Editorial: Un Concejo en deuda

Editorial: Un Concejo en deuda

El cabildo de Bogotá sigue golpeado en su imagen. Urge un análisis sobre el rumbo que debería tomar.

27 de agosto 2015 , 07:28 p.m.

Si los concejales entendieran el papel que cumplen en el devenir de las ciudades, y, al mismo tiempo, los ciudadanos comprendieran el trabajo de estos servidores, seguramente la situación de Bogotá y otras capitales sería distinta. Porque habría a quién exigir resultados o demandar prioridades; porque estarían obligados a rendirles cuentas a sus electores y porque más ojos estarían vigilando sus acciones.

No tener claras estas responsabilidades –que nos atañen a todos– solo nos conduce a derroteros inciertos en los que se confunden los papeles, y la labor de legislar se convierte en un pulso entre poderes, donde todos pierden.

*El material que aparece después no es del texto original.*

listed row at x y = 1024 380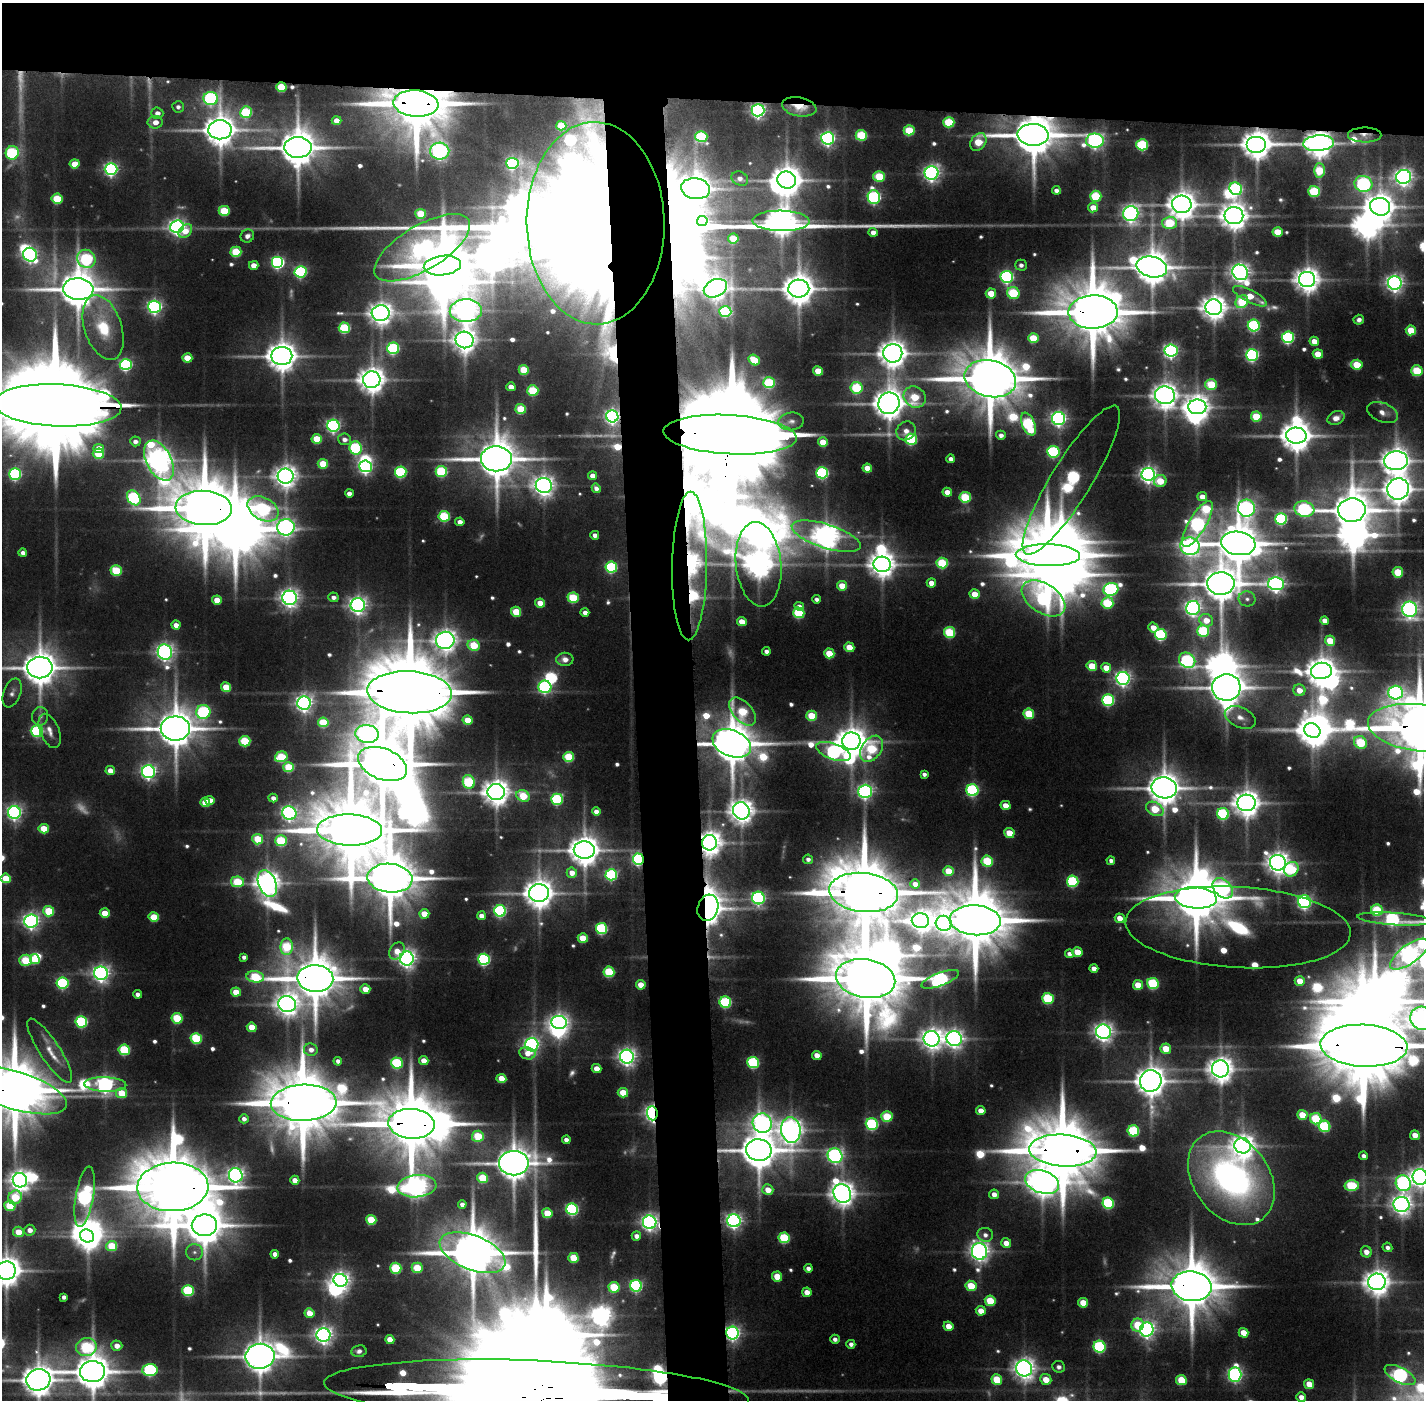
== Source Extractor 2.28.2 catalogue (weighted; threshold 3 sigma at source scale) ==
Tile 2 of 3 x 3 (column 2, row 1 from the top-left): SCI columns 1424-2845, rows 2829-4226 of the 4271 x 4257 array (HDU 1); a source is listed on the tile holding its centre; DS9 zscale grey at full resolution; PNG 1426 x 1402 px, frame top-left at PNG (2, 3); each listed source drawn as its Kron ellipse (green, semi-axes under 4 px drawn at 4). Shown black and unused: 11% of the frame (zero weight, under 3 of 5 exposures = <1% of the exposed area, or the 3 px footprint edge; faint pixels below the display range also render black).
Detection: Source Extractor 2.28.2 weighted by HDU 2 'WHT'; one run over the whole footprint, this tile lists its part. Background 0.136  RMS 0.0076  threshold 0.0343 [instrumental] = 3 sigma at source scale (4.5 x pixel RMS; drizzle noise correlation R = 1.50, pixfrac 1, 0.05/0.05 arcsec/px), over >= 5 px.
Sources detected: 662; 29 too faint to see at this stretch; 46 inside a brighter object's white glare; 2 cosmic-ray / hot-pixel residue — neither listed nor drawn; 9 inside a brighter listed object's ellipse — not listed separately; of the other 576, all 500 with FLUX_AUTO >= 3.74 (the completeness limit of this list) listed and drawn (76 fainter detections not listed), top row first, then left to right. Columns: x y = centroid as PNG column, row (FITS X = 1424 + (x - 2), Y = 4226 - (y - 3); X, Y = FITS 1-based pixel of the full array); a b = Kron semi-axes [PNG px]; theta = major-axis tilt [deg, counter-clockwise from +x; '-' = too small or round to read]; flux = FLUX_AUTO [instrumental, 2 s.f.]
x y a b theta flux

De ahí que los resultados a la hora de los balances no puedan ser sino decepcionantes. Así lo refleja el reciente informe del programa Concejo, Cómo Vamos (CCV), que hace un juicioso análisis del papel de las bancadas en el cabildo y de la labor de sus integrantes, clave ahora que terminan su mandato y muchos quieren repetir.

Según CCV, apenas cuatro de los 44 concejales de Bogotá logran pasar el promedio de los bien calificados: Lucía Bastidas (Alianza Verde), Jairo Cardozo (Mira), María Victoria Vargas (Liberal) y Olga Victoria Rubio (Mira). Los demás están por debajo de las expectativas, según los criterios con que son evaluados: ejercer control político, promover acuerdos, asistencia y participación dentro de las sesiones de comisiones y plenarias.

Si a esa falta de compromiso, particularmente entre quienes figuran en rojo (28 de 44 concejales), se suman otros ingredientes que golpean la imagen y credibilidad de los cabildantes, a saber, la insana práctica de influir en la contratación pública, la corrupción, la defensa de intereses particulares y las microempresas electorales en alianza con ediles, pues apague y vámonos.

Lo advirtieron varios expertos reunidos en el foro convocado por CCV, entre ellos, la Misión de Observación Electoral: Bogotá es hoy escenario de las peores prácticas utilizadas en otras zonas del país, como compra de votos, trasteo de electores, costos de campañas que desbordan los topes de ley y parientes y familiares que heredan curules, incluso de quienes han estado encartados por escándalos de corrupción.

Todo ello se traduce en apatía, desconfianza y pesimismo entre los electores, y hace que alternativas como el voto en blanco (15 por ciento en el 2011) y la abstención encuentren asidero entre una ciudadanía que no le da importancia al Concejo (67 por ciento tiene una mala imagen de este) o que vota por amiguismo o por coacción.

Ante este panorama, resulta sensato abordar sin demoras un debate a fondo sobre el papel que cumple el Concejo de Bogotá; si es dable mantener este estado de cosas o si se exploran alternativas como la elección por circunscripciones especiales, territorios o localidades; si hay que revisar el papel de las juntas administradoras locales (JAL) –de pobre desempeño en muchos casos– y si el esquema de las bancadas ha sido un fracaso.

Los partidos tienen mucho que revisar de su propia organización y de la transparencia de los candidatos que avalan. Y hay quienes sostienen que la ciudadanía debería empoderarse más frente a estos temas. Pero ella ya tiene su propio poder, que es el que deben ejercer sin vacilación: votar a conciencia.